To paraphrase the (rather thin and less than clear) installation sheet, AI function 1 enables full speed operation of the fan at all times. This is the simplest operational mode, as you just install the fan as it comes from the box, plug in the 4-pin molex and let 'er rip. Maximum airflow, and maximum noise are the result. Personally, this option is just too noisy for me.

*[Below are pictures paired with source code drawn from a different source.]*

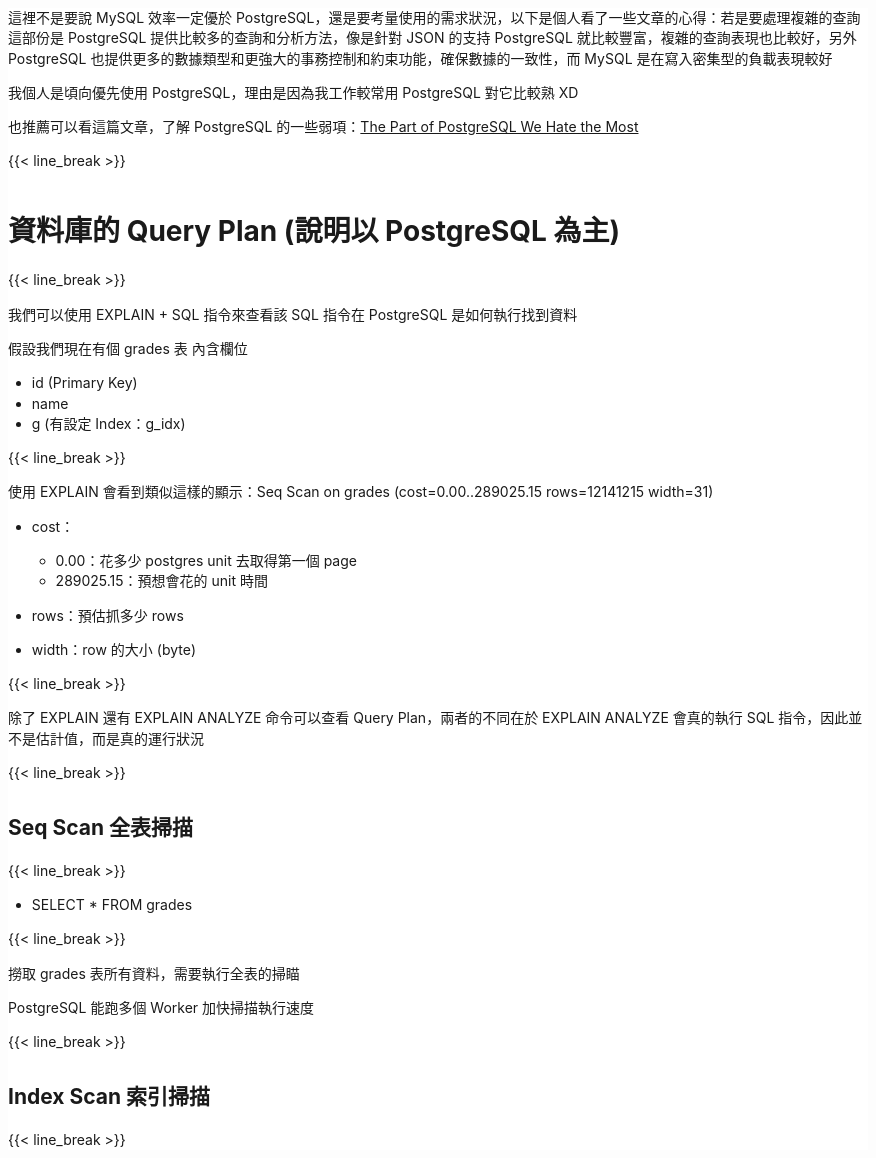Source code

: 
這裡不是要說 MySQL 效率一定優於 PostgreSQL，還是要考量使用的需求狀況，以下是個人看了一些文章的心得：若是要處理複雜的查詢這部份是 PostgreSQL 提供比較多的查詢和分析方法，像是針對 JSON 的支持 PostgreSQL 就比較豐富，複雜的查詢表現也比較好，另外 PostgreSQL 也提供更多的數據類型和更強大的事務控制和約束功能，確保數據的一致性，而 MySQL 是在寫入密集型的負載表現較好

我個人是頃向優先使用 PostgreSQL，理由是因為我工作較常用 PostgreSQL 對它比較熟 XD


也推薦可以看這篇文章，了解 PostgreSQL 的一些弱項：[The Part of PostgreSQL We Hate the Most](https://ottertune.com/blog/the-part-of-postgresql-we-hate-the-most/)


{{< line_break >}}
# 資料庫的 Query Plan (說明以 PostgreSQL 為主)
{{< line_break >}}


我們可以使用 EXPLAIN + SQL 指令來查看該 SQL 指令在 PostgreSQL 是如何執行找到資料

假設我們現在有個 grades 表
內含欄位
- id (Primary Key)
- name
- g (有設定 Index：g_idx)


{{< line_break >}}

使用 EXPLAIN 會看到類似這樣的顯示：Seq Scan on grades (cost=0.00..289025.15 rows=12141215 width=31)

- cost：
  - 0.00：花多少 postgres unit 去取得第一個 page
  - 289025.15：預想會花的 unit 時間

- rows：預估抓多少 rows

- width：row 的大小 (byte)

{{< line_break >}}

除了 EXPLAIN 還有 EXPLAIN ANALYZE 命令可以查看 Query Plan，兩者的不同在於 EXPLAIN ANALYZE 會真的執行 SQL 指令，因此並不是估計值，而是真的運行狀況


{{< line_break >}}
## Seq Scan 全表掃描
{{< line_break >}}

- SELECT * FROM grades

{{< line_break >}}

撈取 grades 表所有資料，需要執行全表的掃瞄

PostgreSQL 能跑多個 Worker 加快掃描執行速度 

{{< line_break >}}
## Index Scan 索引掃描
{{< line_break >}}
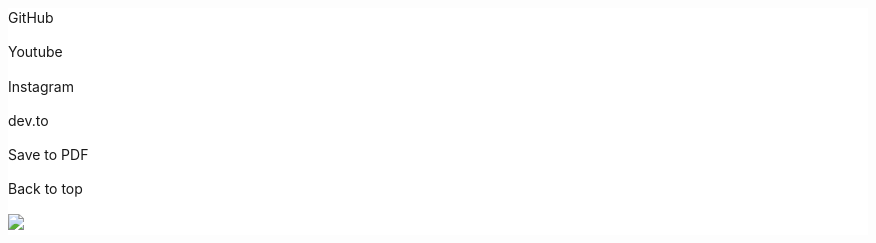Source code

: <span class="screen-reader-text">GitHub</span>

<span class="screen-reader-text">Youtube</span>

<span class="screen-reader-text">Instagram</span>

<span class="screen-reader-text">dev.to</span>

Save to PDF

<span class="screen-reader-text">Back to top</span>

![](https://queue.simpleanalyticscdn.com/noscript.gif)
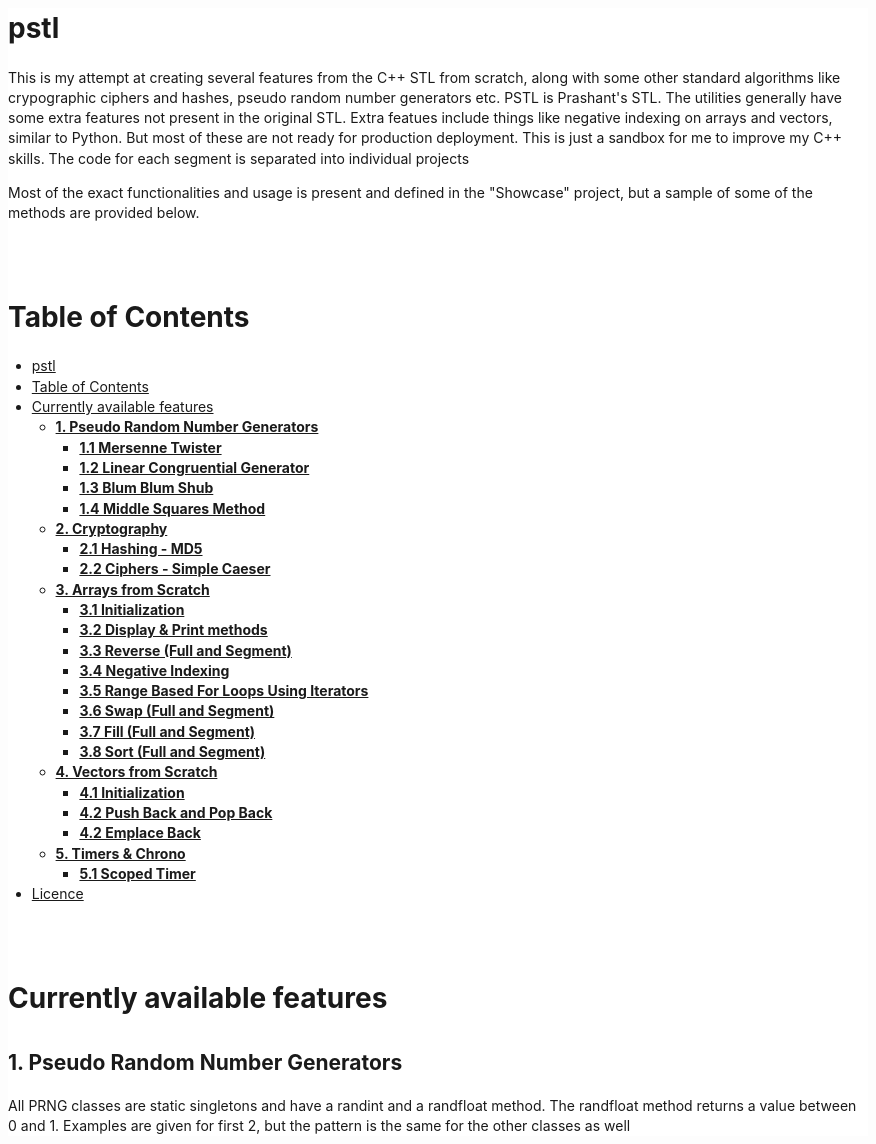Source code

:# pstl

This is my attempt at creating several features from the C++ STL from scratch, along with some other standard algorithms like crypographic ciphers and hashes, pseudo random number generators etc. PSTL is Prashant's STL. The utilities generally have some extra features not present in the original STL. Extra featues include things like negative indexing on arrays and vectors, similar to Python. But most of these are not ready for production deployment. This is just a sandbox for me to improve my C++ skills. The code for each segment is separated into individual projects

Most of the exact functionalities and usage is present and defined in the "Showcase" project, but a sample of some of the methods are provided below.

&nbsp;
# Table of Contents
- [pstl](#pstl)
- [Table of Contents](#table-of-contents)
- [Currently available features](#currently-available-features)
  - [**1. Pseudo Random Number Generators**](#1-pseudo-random-number-generators)
    - [**1.1 Mersenne Twister**](#11-mersenne-twister)
    - [**1.2 Linear Congruential Generator**](#12-linear-congruential-generator)
    - [**1.3 Blum Blum Shub**](#13-blum-blum-shub)
    - [**1.4 Middle Squares Method**](#14-middle-squares-method)
  - [**2. Cryptography**](#2-cryptography)
    - [**2.1 Hashing - MD5**](#21-hashing---md5)
    - [**2.2 Ciphers - Simple Caeser**](#22-ciphers---simple-caeser)
  - [**3. Arrays from Scratch**](#3-arrays-from-scratch)
    - [**3.1 Initialization**](#31-initialization)
    - [**3.2 Display & Print methods**](#32-display--print-methods)
    - [**3.3 Reverse (Full and Segment)**](#33-reverse-full-and-segment)
    - [**3.4 Negative Indexing**](#34-negative-indexing)
    - [**3.5 Range Based For Loops Using Iterators**](#35-range-based-for-loops-using-iterators)
    - [**3.6 Swap (Full and Segment)**](#36-swap-full-and-segment)
    - [**3.7 Fill (Full and Segment)**](#37-fill-full-and-segment)
    - [**3.8 Sort (Full and Segment)**](#38-sort-full-and-segment)
  - [**4. Vectors from Scratch**](#4-vectors-from-scratch)
    - [**4.1 Initialization**](#41-initialization)
    - [**4.2 Push Back and Pop Back**](#42-push-back-and-pop-back)
    - [**4.2 Emplace Back**](#42-emplace-back)
  - [**5. Timers & Chrono**](#5-timers--chrono)
    - [**5.1 Scoped Timer**](#51-scoped-timer)
- [Licence](#licence)

&nbsp;
# Currently available features

## **1. Pseudo Random Number Generators**

All PRNG classes are static singletons and have a randint and a randfloat method. The randfloat method returns a value between 0 and 1. Examples are given for first 2, but the pattern is the same for the other classes as well
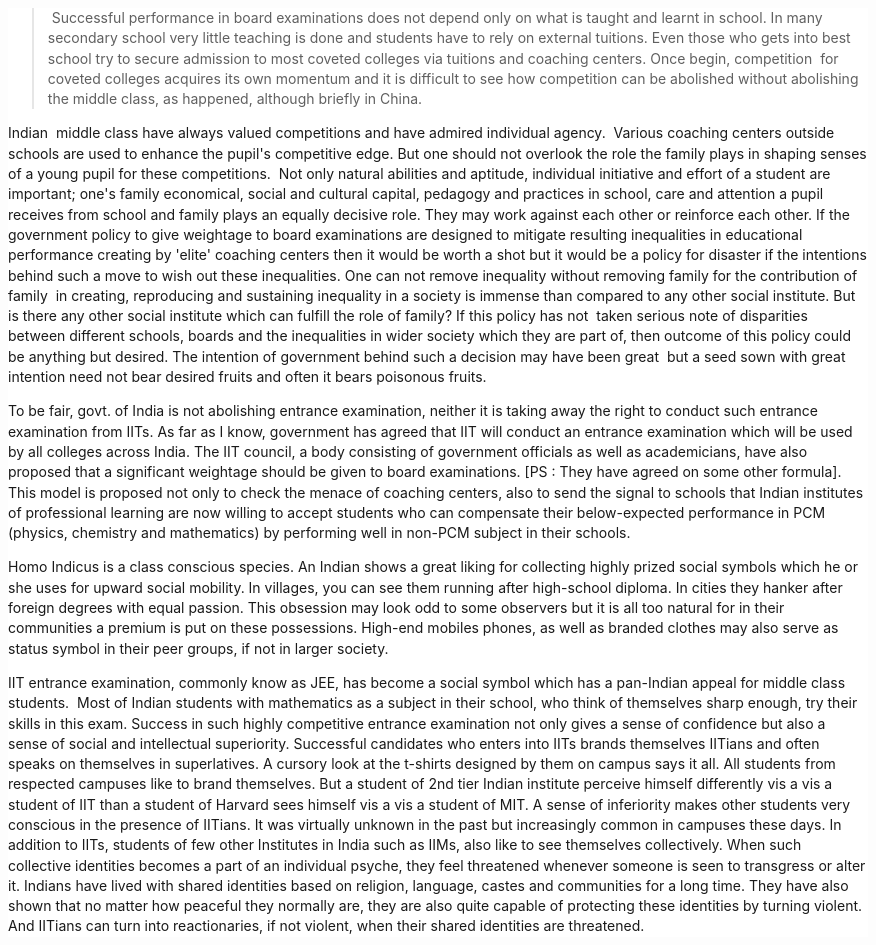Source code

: 


>  Successful performance in board examinations does not depend only on what is taught and learnt in school. In many secondary school very little teaching is done and students have to rely on external tuitions. Even those who gets into best school try to secure admission to most coveted colleges via tuitions and coaching centers. Once begin, competition  for coveted colleges acquires its own momentum and it is difficult to see how competition can be abolished without abolishing the middle class, as happened, although briefly in China.


Indian  middle class have always valued competitions and have admired individual agency.  Various coaching centers outside schools are used to enhance the pupil's competitive edge. But one should not overlook the role the family plays in shaping senses of a young pupil for these competitions.  Not only natural abilities and aptitude, individual initiative and effort of a student are important; one's family economical, social and cultural capital, pedagogy and practices in school, care and attention a pupil receives from school and family plays an equally decisive role. They may work against each other or reinforce each other. If the government policy to give weightage to board examinations are designed to mitigate resulting inequalities in educational performance creating by 'elite' coaching centers then it would be worth a shot but it would be a policy for disaster if the intentions behind such a move to wish out these inequalities. One can not remove inequality without removing family for the contribution of  family  in creating, reproducing and sustaining inequality in a society is immense than compared to any other social institute. But is there any other social institute which can fulfill the role of family? If this policy has not  taken serious note of disparities between different schools, boards and the inequalities in wider society which they are part of, then outcome of this policy could be anything but desired. The intention of government behind such a decision may have been great  but a seed sown with great intention need not bear desired fruits and often it bears poisonous fruits.

To be fair, govt. of India is not abolishing entrance examination, neither it is taking away the right to conduct such entrance examination from IITs. As far as I know, government has agreed that IIT will conduct an entrance examination which will be used by all colleges across India. The IIT council, a body consisting of government officials as well as academicians, have also proposed that a significant weightage should be given to board examinations. [PS : They have agreed on some other formula]. This model is proposed not only to check the menace of coaching centers, also to send the signal to schools that Indian institutes of professional learning are now willing to accept students who can compensate their below-expected performance in PCM (physics, chemistry and mathematics) by performing well in non-PCM subject in their schools.

Homo Indicus is a class conscious species. An Indian shows a great liking for collecting highly prized social symbols which he or she uses for upward social mobility. In villages, you can see them running after high-school diploma. In cities they hanker after foreign degrees with equal passion. This obsession may look odd to some observers but it is all too natural for in their communities a premium is put on these possessions. High-end mobiles phones, as well as branded clothes may also serve as status symbol in their peer groups, if not in larger society.

IIT entrance examination, commonly know as JEE, has become a social symbol which has a pan-Indian appeal for middle class students.  Most of Indian students with mathematics as a subject in their school, who think of themselves sharp enough, try their skills in this exam. Success in such highly competitive entrance examination not only gives a sense of confidence but also a sense of social and intellectual superiority. Successful candidates who enters into IITs brands themselves IITians and often speaks on themselves in superlatives. A cursory look at the t-shirts designed by them on campus says it all. All students from respected campuses like to brand themselves. But a student of 2nd tier Indian institute perceive himself differently vis a vis a student of IIT than a student of Harvard sees himself vis a vis a student of MIT. A sense of inferiority makes other students very conscious in the presence of IITians. It was virtually unknown in the past but increasingly common in campuses these days. In addition to IITs, students of few other Institutes in India such as IIMs, also like to see themselves collectively. When such collective identities becomes a part of an individual psyche, they feel threatened whenever someone is seen to transgress or alter it. Indians have lived with shared identities based on religion, language, castes and communities for a long time. They have also shown that no matter how peaceful they normally are, they are also quite capable of protecting these identities by turning violent. And IITians can turn into reactionaries, if not violent, when their shared identities are threatened.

AI function 2 uses the thermal sensor to automatically adjust fan speed as temperatures rise or fall. Thermaltake makes a couple of suggestions for sensor placement depending on which brand of CPU is used, but the sensor could be placed on most any component, or in any area of the case to keep tabs on temperature and adjust the fan accordingly. The probe leads are 12 inches long and should provide freedom of placement in all but the largest cases. To enable function 2, simply affix the probe to the desired surface with the included tape, remove the jumper on one set of leads from the fan, attach the probe leads and plug in the molex connector. I tested function 2 performance with a heat gun judiciously applied to the sensor and found that it worked flawlessly, although it basically operates at high or low speed, rather than ramping up from low to high. As I mentioned before, I think this fan kit would be a great compliment to one of the larger heatsinks now available.